= Supplied information =
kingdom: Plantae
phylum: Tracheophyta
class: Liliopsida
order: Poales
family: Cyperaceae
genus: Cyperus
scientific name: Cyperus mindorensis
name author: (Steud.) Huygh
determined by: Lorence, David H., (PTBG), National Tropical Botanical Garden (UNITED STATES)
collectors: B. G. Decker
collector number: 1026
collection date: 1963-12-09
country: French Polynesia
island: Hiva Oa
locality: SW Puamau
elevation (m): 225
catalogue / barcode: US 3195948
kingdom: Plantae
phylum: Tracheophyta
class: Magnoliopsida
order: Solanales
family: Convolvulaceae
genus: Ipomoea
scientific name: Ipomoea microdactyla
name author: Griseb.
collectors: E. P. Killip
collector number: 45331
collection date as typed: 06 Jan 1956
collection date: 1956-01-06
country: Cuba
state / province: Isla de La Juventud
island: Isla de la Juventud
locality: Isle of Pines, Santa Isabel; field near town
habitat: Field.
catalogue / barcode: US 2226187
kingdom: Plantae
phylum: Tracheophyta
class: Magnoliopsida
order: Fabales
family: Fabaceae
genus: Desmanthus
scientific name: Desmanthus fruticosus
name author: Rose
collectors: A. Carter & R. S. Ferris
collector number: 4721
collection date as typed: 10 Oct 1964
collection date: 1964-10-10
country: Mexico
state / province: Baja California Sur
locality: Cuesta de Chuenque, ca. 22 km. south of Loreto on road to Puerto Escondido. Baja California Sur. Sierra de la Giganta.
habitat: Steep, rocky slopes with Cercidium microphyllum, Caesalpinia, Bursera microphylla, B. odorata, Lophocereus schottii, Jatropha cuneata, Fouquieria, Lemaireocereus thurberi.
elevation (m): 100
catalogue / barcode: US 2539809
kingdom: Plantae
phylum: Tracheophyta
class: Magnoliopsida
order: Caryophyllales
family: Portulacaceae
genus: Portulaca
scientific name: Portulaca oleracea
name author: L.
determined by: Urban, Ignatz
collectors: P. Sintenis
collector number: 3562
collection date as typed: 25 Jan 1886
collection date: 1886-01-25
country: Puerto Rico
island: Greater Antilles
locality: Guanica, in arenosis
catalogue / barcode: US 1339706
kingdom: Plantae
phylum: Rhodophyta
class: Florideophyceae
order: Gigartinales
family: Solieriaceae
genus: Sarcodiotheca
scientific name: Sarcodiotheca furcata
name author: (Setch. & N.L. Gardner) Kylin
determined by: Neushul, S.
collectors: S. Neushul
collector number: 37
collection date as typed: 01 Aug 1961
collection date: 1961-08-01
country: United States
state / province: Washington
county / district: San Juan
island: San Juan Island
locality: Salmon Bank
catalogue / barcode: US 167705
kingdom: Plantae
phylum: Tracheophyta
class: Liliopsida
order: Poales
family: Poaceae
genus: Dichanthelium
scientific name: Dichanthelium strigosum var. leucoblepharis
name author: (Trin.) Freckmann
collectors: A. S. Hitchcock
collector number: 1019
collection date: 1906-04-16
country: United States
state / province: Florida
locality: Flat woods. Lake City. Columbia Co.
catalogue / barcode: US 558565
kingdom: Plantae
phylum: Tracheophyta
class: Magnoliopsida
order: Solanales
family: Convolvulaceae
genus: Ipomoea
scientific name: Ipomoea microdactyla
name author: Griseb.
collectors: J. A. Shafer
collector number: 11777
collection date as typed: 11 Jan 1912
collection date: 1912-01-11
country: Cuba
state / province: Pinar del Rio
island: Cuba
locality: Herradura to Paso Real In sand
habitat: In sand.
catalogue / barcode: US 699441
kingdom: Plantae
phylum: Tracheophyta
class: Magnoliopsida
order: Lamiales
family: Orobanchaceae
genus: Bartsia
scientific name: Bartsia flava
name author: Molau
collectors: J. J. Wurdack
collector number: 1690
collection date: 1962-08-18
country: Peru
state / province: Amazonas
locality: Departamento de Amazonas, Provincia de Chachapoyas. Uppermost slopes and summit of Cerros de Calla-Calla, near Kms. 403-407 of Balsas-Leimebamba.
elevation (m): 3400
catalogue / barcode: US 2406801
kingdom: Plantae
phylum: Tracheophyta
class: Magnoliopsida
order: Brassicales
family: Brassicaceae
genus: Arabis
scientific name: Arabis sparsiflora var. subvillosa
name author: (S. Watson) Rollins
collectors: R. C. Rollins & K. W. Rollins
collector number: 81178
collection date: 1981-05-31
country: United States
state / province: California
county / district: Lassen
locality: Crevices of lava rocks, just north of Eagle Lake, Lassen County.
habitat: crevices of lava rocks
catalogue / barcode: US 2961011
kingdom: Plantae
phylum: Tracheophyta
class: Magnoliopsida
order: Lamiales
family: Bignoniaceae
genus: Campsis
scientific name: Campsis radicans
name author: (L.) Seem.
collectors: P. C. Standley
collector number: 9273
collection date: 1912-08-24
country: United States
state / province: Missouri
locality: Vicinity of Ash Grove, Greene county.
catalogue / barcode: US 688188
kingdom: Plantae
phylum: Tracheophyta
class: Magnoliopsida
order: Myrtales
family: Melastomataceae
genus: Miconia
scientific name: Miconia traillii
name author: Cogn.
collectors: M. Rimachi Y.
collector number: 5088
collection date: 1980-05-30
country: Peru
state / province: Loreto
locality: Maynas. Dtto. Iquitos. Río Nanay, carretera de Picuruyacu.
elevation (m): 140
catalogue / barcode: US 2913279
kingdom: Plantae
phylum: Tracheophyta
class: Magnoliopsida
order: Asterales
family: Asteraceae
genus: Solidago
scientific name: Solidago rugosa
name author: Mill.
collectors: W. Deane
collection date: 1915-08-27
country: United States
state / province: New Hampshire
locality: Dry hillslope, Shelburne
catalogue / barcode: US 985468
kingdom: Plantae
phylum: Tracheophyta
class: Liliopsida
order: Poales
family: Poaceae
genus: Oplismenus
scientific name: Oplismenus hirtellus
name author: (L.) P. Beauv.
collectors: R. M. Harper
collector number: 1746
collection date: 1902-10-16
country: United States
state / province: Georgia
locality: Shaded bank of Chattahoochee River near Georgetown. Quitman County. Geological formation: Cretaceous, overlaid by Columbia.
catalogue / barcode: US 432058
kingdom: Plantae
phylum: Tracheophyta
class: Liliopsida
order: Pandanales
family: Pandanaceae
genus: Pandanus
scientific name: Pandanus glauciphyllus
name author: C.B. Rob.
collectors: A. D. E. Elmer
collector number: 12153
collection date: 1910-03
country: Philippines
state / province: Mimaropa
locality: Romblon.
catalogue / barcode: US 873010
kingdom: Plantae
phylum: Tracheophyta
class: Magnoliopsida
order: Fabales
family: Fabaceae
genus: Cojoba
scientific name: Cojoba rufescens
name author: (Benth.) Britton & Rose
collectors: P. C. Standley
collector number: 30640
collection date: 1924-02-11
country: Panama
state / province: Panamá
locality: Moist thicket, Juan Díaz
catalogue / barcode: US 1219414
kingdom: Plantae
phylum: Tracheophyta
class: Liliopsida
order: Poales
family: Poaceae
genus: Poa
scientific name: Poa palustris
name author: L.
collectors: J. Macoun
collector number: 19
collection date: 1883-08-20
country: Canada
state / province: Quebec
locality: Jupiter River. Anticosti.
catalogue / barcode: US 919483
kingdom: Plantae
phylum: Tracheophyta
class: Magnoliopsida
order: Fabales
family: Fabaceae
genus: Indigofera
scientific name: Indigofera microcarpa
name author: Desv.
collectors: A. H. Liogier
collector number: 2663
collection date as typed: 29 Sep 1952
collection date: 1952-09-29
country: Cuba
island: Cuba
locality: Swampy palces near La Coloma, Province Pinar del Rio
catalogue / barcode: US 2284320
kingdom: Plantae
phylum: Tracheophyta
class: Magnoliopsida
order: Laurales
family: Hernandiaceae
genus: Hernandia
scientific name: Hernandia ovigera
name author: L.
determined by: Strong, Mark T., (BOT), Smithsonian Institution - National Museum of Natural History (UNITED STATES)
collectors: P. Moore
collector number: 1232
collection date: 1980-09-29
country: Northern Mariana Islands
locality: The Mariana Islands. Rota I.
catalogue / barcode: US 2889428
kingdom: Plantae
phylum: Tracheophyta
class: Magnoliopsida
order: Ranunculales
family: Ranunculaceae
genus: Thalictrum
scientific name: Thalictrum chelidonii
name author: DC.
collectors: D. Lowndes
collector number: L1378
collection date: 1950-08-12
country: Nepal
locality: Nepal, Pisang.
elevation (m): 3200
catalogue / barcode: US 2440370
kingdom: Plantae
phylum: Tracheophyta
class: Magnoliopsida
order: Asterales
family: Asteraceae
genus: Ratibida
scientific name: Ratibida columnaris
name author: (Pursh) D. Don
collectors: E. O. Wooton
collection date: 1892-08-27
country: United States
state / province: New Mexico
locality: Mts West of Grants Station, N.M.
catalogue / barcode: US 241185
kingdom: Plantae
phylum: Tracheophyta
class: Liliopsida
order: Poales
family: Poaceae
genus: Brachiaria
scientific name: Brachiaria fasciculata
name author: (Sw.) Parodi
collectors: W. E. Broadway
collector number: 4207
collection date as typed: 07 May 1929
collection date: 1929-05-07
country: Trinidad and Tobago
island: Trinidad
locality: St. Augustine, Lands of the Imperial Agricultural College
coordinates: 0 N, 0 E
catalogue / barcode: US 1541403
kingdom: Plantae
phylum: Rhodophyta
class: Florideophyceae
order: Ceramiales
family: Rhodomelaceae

= Goal of the exercise =
Quote the portion of the listing that opens with the line containing "state / province: Missouri" and closes with the line containing "genus: Miconia", reproducing those lines without change.

= Written response =
state / province: Missouri
locality: Vicinity of Ash Grove, Greene county.
catalogue / barcode: US 688188
kingdom: Plantae
phylum: Tracheophyta
class: Magnoliopsida
order: Myrtales
family: Melastomataceae
genus: Miconia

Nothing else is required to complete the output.